Goal of the exercise
The required result is every line of the records that includes "Status".

________

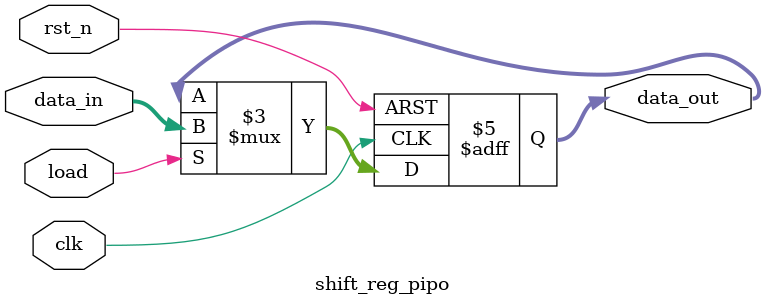
<source format=v>
module shift_reg_pipo (
    input  wire clk,
    input  wire rst_n,
    input  wire load,        // load enable
    input  wire [3:0] data_in, // parallel input
    output reg  [3:0] data_out // parallel output
);

    always @(posedge clk or negedge rst_n) begin
        if (!rst_n)
            data_out <= 4'b0000;
        else if (load)
            data_out <= data_in; // parallel load
    end

endmodule

</source>
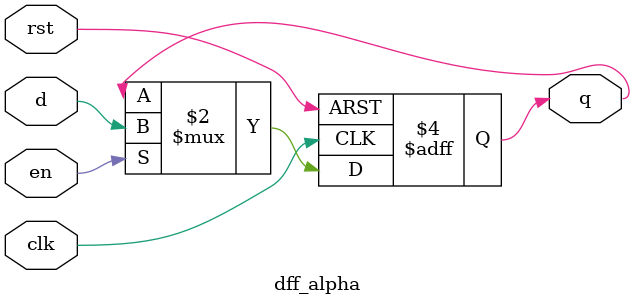
<source format=v>
module dff_alpha(clk, rst, en, d, q);

    input clk, rst, en, d;
    output reg q;

    always @(negedge clk, posedge rst) begin 

        if (rst) begin
            q <= 1'b0;
        end    
        
        else begin
            if (en)
                q <= d;
        end 
    end
endmodule 

</source>
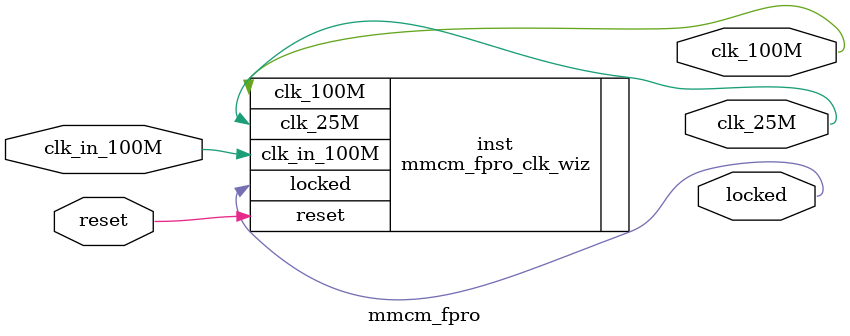
<source format=v>


`timescale 1ps/1ps

(* CORE_GENERATION_INFO = "mmcm_fpro,clk_wiz_v6_0_4_0_0,{component_name=mmcm_fpro,use_phase_alignment=true,use_min_o_jitter=false,use_max_i_jitter=false,use_dyn_phase_shift=false,use_inclk_switchover=false,use_dyn_reconfig=false,enable_axi=0,feedback_source=FDBK_AUTO,PRIMITIVE=MMCM,num_out_clk=2,clkin1_period=10.000,clkin2_period=10.000,use_power_down=false,use_reset=true,use_locked=true,use_inclk_stopped=false,feedback_type=SINGLE,CLOCK_MGR_TYPE=NA,manual_override=false}" *)

module mmcm_fpro 
 (
  // Clock out ports
  output        clk_100M,
  output        clk_25M,
  // Status and control signals
  input         reset,
  output        locked,
 // Clock in ports
  input         clk_in_100M
 );

  mmcm_fpro_clk_wiz inst
  (
  // Clock out ports  
  .clk_100M(clk_100M),
  .clk_25M(clk_25M),
  // Status and control signals               
  .reset(reset), 
  .locked(locked),
 // Clock in ports
  .clk_in_100M(clk_in_100M)
  );

endmodule

</source>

________

Your response
  // Status and control signals
  // Status and control signals               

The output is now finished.